林晚意靠回椅背,看着窗外飞速倒退的街景,心里乐开了花。
这男人,太有意思了。像个裹着铁皮的纯情大苹果,就等着人一层一层地剥开。
车子最后停在了一片红砖楼房前,是军区的家属大院。
顾砚深的住所是一楼的一个套间,两室一厅。
他拿出钥匙打开门。
一股混合着淡淡皂角和烟草的冷冽气息扑面而来。
屋子里收拾得一尘不染,水泥地扫得干干净净,桌椅板凳摆放得整整齐齐。但除此之外,再无其他。

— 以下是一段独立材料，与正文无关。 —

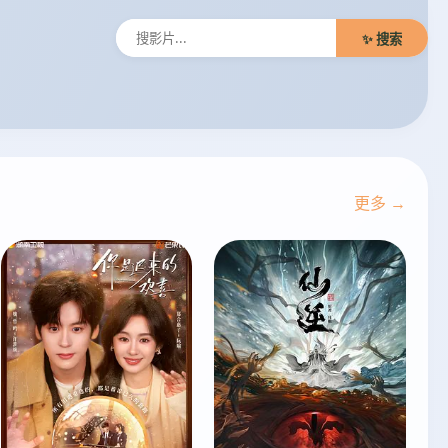
✨ 搜索
更多 →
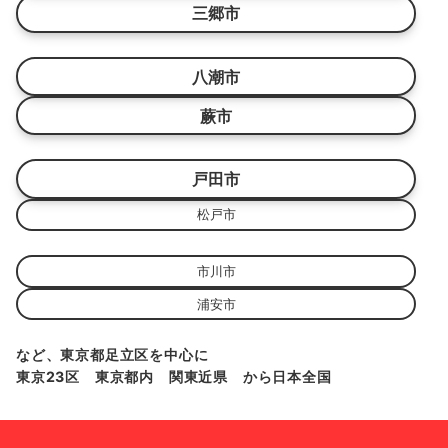
三郷市
八潮市
蕨市
戸田市
松戸市
市川市
浦安市
など、東京都足立区を中心に
東京23区 東京都内 関東近県 から日本全国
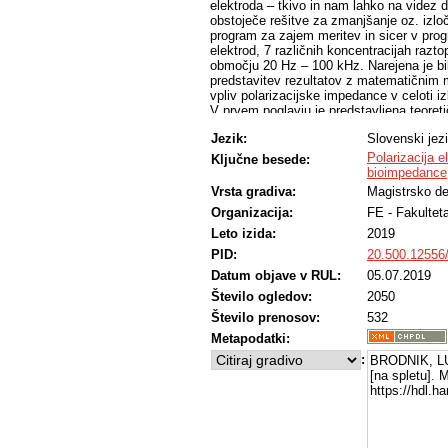
elektroda – tkivo in nam lahko na videz 
obstoječe rešitve za zmanjšanje oz. izloči
program za zajem meritev in sicer v pro
elektrod, 7 različnih koncentracijah razt
območju 20 Hz – 100 kHz. Narejena je bil
predstavitev rezultatov z matematičnim
vpliv polarizacijske impedance v celoti iz
V prvem poglavju je predstavljena teoret
predlaganimi rešitvami za njegovo odpra
Jezik:
Slovenski jez
Drugo poglavje opisuje uporabo meritev b
Tretje poglavje navede pomembne podatke
Polarizacija e
Ključne besede:
merilnega sistema, napisan program za z
bioimpedance
Četrto poglavje prikazuje rezultate, kjer
Vrsta gradiva:
Magistrsko de
od drugega parametra. Parametri so konce
Organizacija:
FE - Fakultet
elektrode, debelina elektrode, dolžina elek
nazorno pokažejo, pri katerih parametrih 
Leto izida:
2019
upornosti R, kapacitivnosti C ter izraču
PID:
20.500.12556
razumevanja pojem absolutne impedance
Peto poglavje rezultate meritev analizi
Datum objave v RUL:
05.07.2019
matematičnega modela za več različnih ko
Število ogledov:
2050
je poizkus matematične aproksimacije za 
Število prenosov:
532
Šesto poglavje povzema ugotovitve magis
primerjavo z visokoznanstvenim člankom 
Metapodatki:
možne izboljšave oz. nadgradnje magistr
:
BRODNIK, L
Zadnje poglavje podaja zaključke naloge.
[na spletu]. 
Ugotovitev naloge je, da je polarizacijsk
https://hdl.
uporabo pravilnega matematičnega model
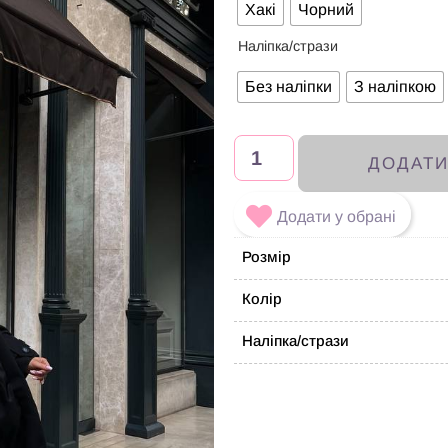
Хакі
Чорний
Наліпка/стрази
Без наліпки
З наліпкою
ДОДАТ
Додати у обрані
Розмір
Колір
Наліпка/стрази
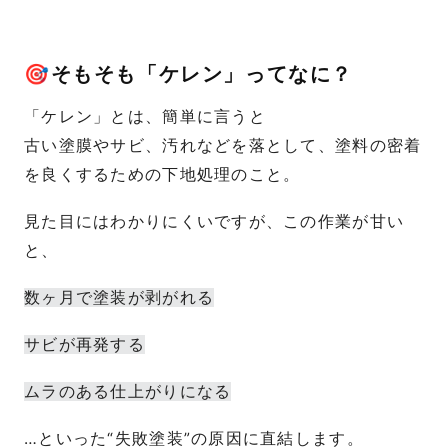
🎯そもそも「ケレン」ってなに？
「ケレン」とは、簡単に言うと
古い塗膜やサビ、汚れなどを落として、塗料の密着
を良くするための下地処理のこと。
見た目にはわかりにくいですが、この作業が甘い
と、
数ヶ月で塗装が剥がれる
サビが再発する
ムラのある仕上がりになる
…といった“失敗塗装”の原因に直結します。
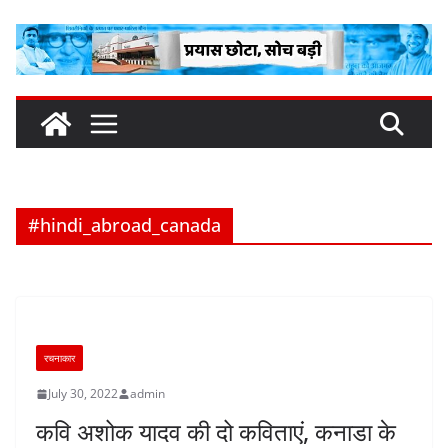
Skip
to
content
#hindi_abroad_canada
रचनाकार
July 30, 2022
admin
कवि अशोक यादव की दो कविताएं, कनाडा के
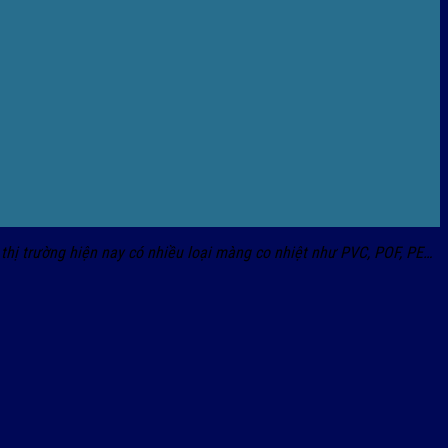
 thị trường hiện nay có nhiều loại màng co nhiệt như PVC, POF, PE…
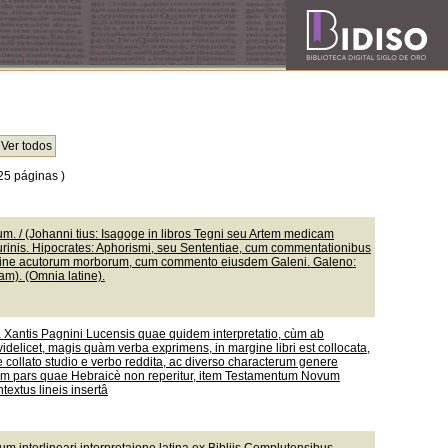
25 páginas )
. / (Johanni tius: Isagoge in libros Tegni seu Artem medicam
urinis. Hipocrates: Aphorismi, seu Sententiae, cum commentationibus
mine acutorum morborum, cum commento eiusdem Galeni. Galeno:
m). (Omnia latine).
nâ Xantis Pagnini Lucensis quae quidem interpretatio, cùm ab
idelicet, magis quàm verba exprimens, in margine libri est collocata,
 collato studio e verbo reddita, ac diverso characterum genere
liorum pars quae Hebraicè non reperitur, item Testamentum Novum
textus lineis insertâ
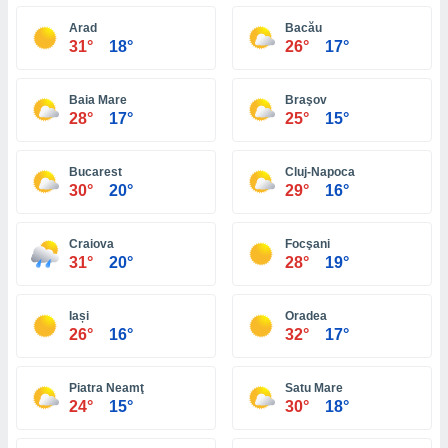
ón de
uedes
Arad
Bacău
uestro sitio
31°
18°
26°
17°
ed.do. En
te
 de que
Baia Mare
Braşov
28°
17°
25°
15°
talarán
e sean
para
Bucarest
Cluj-Napoca
a
30°
20°
29°
16°
por el sitio
o se
cookies para
Craiova
Focşani
31°
20°
28°
19°
nto ni para
licidad o
Iași
Oradea
ado, aunque
26°
16°
32°
17°
sualizar
general no
ada. Puedes
Piatra Neamţ
Satu Mare
 instalación
24°
15°
30°
18°
y acceder a
io web a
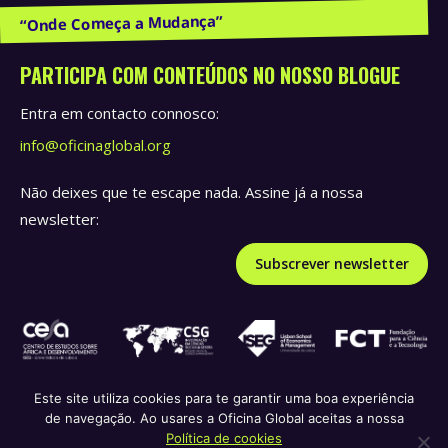
Publicações e Recursos
PARTICIPA COM CONTEÚDOS NO NOSSO BLOGUE
Entra em contacto connosco:
info@oficinaglobal.org
Não deixes que te escape nada. Assine já a nossa
newsletter:
Subscrever newsletter
Este site utiliza cookies para te garantir uma boa experiência
de navegação. Ao usares a Oficina Global aceitas a nossa
Política de privacidade e termos de serviço
Política de
Política de cookies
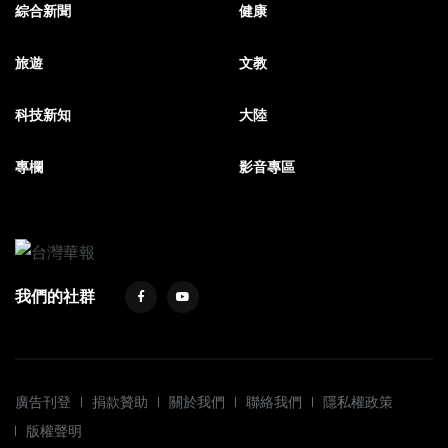
綜合新聞
健康
旅遊
文教
科技新知
大陸
專欄
影音專區
我們的社群
廣告刊登
捐款贊助
關於我們
聯絡我們
隱私權政策
版權聲明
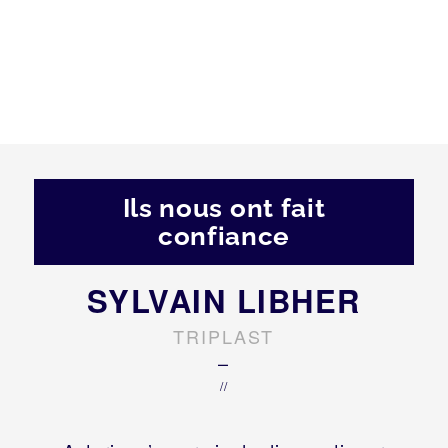
Ils nous ont fait
confiance
SYLVAIN LIBHER
TRIPLAST
–
//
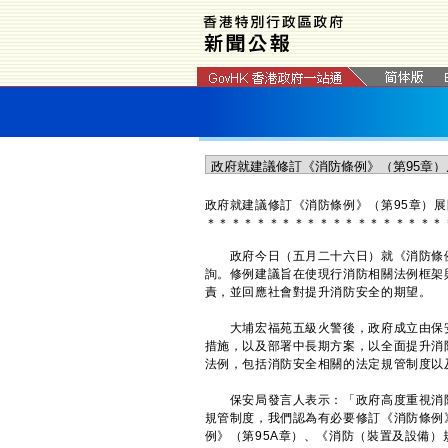
政府就建議修訂《消防條例》（第95章）
＊
＊
＊
＊
＊
＊
＊
＊
＊
＊
＊
＊
＊
＊
＊
＊
＊
＊
＊
政府今日（五月二十六日）就《消防條例
詢。修例建議旨在使現行消防相關法例框架
責，並回應社會對提升消防安全的期望。
大埔宏福苑五級火警後，政府成立由保安
措施，以及部署中長期方案，以全面提升消
法例，包括消防安全相關的法定規管制度以
保安局發言人表示：「政府高度重視消防
規管制度，我們認為有必要修訂《消防條例
例》（第95A章）、《消防（裝置及設備）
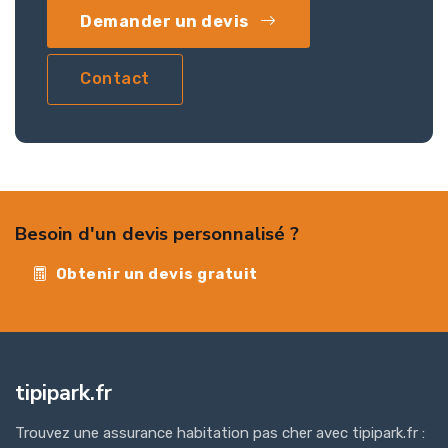
Demander un devis
Contact
Besoin d'un devis personnalisé ?
Obtenir un devis gratuit
tipipark.fr
Trouvez une assurance habitation pas cher avec tipipark.fr :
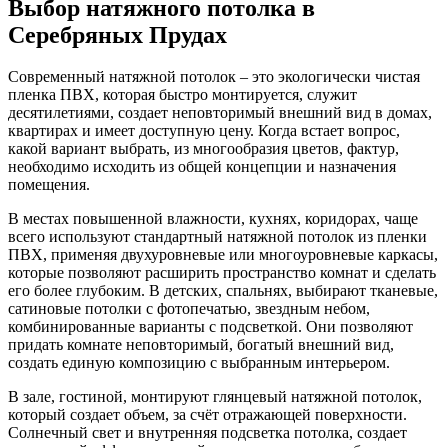
Выбор натяжного потолка в
Серебряных Прудах
Современный натяжной потолок – это экологически чистая
пленка ПВХ, которая быстро монтируется, служит
десятилетиями, создает неповторимый внешний вид в домах,
квартирах и имеет доступную цену. Когда встает вопрос,
какой вариант выбрать, из многообразия цветов, фактур,
необходимо исходить из общей концепции и назначения
помещения.
В местах повышенной влажности, кухнях, коридорах, чаще
всего используют стандартный натяжной потолок из пленки
ПВХ, применяя двухуровневые или многоуровневые каркасы,
которые позволяют расширить пространство комнат и сделать
его более глубоким. В детских, спальнях, выбирают тканевые,
сатиновые потолки с фотопечатью, звездным небом,
комбинированные варианты с подсветкой. Они позволяют
придать комнате неповторимый, богатый внешний вид,
создать единую композицию с выбранным интерьером.
В зале, гостиной, монтируют глянцевый натяжной потолок,
который создает объем, за счёт отражающей поверхности.
Солнечный свет и внутренняя подсветка потолка, создает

白墙,木头床板,叠成豆腐块的军被,一个掉了漆的绿色铁皮柜子。
整个屋子,都透着一股属于主人的、冷硬而朴素的军人风格。
这和林晚意从小生活的环境,简直是天壤之别。
她站在客厅中央,环视着这个即将成为自己“家”的地方,没有说话。
顾砚深将公文包放在桌上,目光落在她身上。
看着她娇小的身躯站在这空旷简陋的屋子里,像一朵误入荒漠的娇嫩玫瑰,格格不入。
她是不是……后悔了?
这个念头一闪而过,让顾砚深的心口莫名一窒。
他看着她苍白的小脸,看着她安静打量四周的模样,以为她是被这艰苦的环境吓到了。
沉默在房间里发酵。
就在林晚意已经开始在脑中规划,哪里该添置一块地毯,窗边该摆一盆什么花时,身后的男人忽然动了。
顾砚深走到房间里唯一的一张书桌前,弯腰,从最
“咔哒。”
他打开了旁边上锁的抽屉。
然后,他将里面的东西一股脑地全拿了出来,走回到林晚意面前。
“啪。”
几样东西被重重地放在了客厅的方桌上。
一本绿色的工资存折,一沓厚厚的、捆得整整齐齐的现金,还有一大叠用皮筋扎好的、花花绿绿的票券——粮票、布票、肉票、油票、工业券……应有尽有。
林晚意愣住了。
她抬起头,不解地看向眼前的男人。
顾砚深垂着眼,不去看她,只用那低沉沙哑的嗓音,硬邦邦地开口。
“我的工资,津贴,都在这里。”
“以后,每个月都会按时上交给你。”
“我任务多,不常在家,这个家……以后你来管。”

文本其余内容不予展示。